Data in this exercise >>
◇ ◇ ◇ ◇ ◇

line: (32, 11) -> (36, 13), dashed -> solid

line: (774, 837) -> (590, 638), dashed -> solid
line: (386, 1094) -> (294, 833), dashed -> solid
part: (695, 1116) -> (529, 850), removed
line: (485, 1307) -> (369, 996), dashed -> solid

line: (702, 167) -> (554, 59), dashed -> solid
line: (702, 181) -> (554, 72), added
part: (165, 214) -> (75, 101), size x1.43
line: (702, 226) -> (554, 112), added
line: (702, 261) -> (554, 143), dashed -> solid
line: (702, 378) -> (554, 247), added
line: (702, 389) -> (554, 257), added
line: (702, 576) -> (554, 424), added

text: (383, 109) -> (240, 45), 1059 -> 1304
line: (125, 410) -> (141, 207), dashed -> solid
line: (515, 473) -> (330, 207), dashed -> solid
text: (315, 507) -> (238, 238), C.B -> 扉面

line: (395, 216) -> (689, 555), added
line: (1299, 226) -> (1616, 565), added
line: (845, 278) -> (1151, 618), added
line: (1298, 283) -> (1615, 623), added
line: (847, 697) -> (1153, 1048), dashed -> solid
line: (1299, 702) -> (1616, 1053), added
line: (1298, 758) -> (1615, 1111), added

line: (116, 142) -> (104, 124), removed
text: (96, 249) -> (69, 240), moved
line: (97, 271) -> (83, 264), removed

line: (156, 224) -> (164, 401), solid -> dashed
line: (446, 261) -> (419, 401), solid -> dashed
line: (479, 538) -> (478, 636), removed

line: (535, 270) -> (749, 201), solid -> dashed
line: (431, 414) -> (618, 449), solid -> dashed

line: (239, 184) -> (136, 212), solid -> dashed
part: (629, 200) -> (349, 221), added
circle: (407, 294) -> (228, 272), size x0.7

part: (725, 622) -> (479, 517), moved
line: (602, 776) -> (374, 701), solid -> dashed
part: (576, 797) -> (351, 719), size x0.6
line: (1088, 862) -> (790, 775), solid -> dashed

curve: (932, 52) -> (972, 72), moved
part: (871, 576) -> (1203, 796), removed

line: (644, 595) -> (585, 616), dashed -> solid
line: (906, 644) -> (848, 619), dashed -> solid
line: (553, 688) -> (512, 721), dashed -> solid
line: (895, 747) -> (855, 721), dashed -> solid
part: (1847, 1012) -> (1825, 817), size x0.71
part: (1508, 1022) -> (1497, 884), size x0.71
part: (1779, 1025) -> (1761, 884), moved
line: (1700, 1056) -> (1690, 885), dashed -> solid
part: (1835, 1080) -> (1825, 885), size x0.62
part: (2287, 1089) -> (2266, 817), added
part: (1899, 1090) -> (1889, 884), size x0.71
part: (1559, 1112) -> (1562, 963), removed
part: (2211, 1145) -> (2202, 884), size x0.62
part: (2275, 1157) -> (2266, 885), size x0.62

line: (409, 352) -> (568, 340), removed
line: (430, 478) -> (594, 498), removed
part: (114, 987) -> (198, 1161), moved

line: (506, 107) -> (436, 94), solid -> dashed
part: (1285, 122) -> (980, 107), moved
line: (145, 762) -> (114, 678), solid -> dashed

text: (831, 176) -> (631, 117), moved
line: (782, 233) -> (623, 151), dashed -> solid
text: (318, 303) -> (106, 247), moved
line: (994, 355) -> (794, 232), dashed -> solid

◇ ◇ ◇ ◇ ◇

Exercise >> Keep only the lines of the listing that contain the word "text", and copy them.

Written solution >>
text: (383, 109) -> (240, 45), 1059 -> 1304
text: (315, 507) -> (238, 238), C.B -> 扉面
text: (96, 249) -> (69, 240), moved
text: (831, 176) -> (631, 117), moved
text: (318, 303) -> (106, 247), moved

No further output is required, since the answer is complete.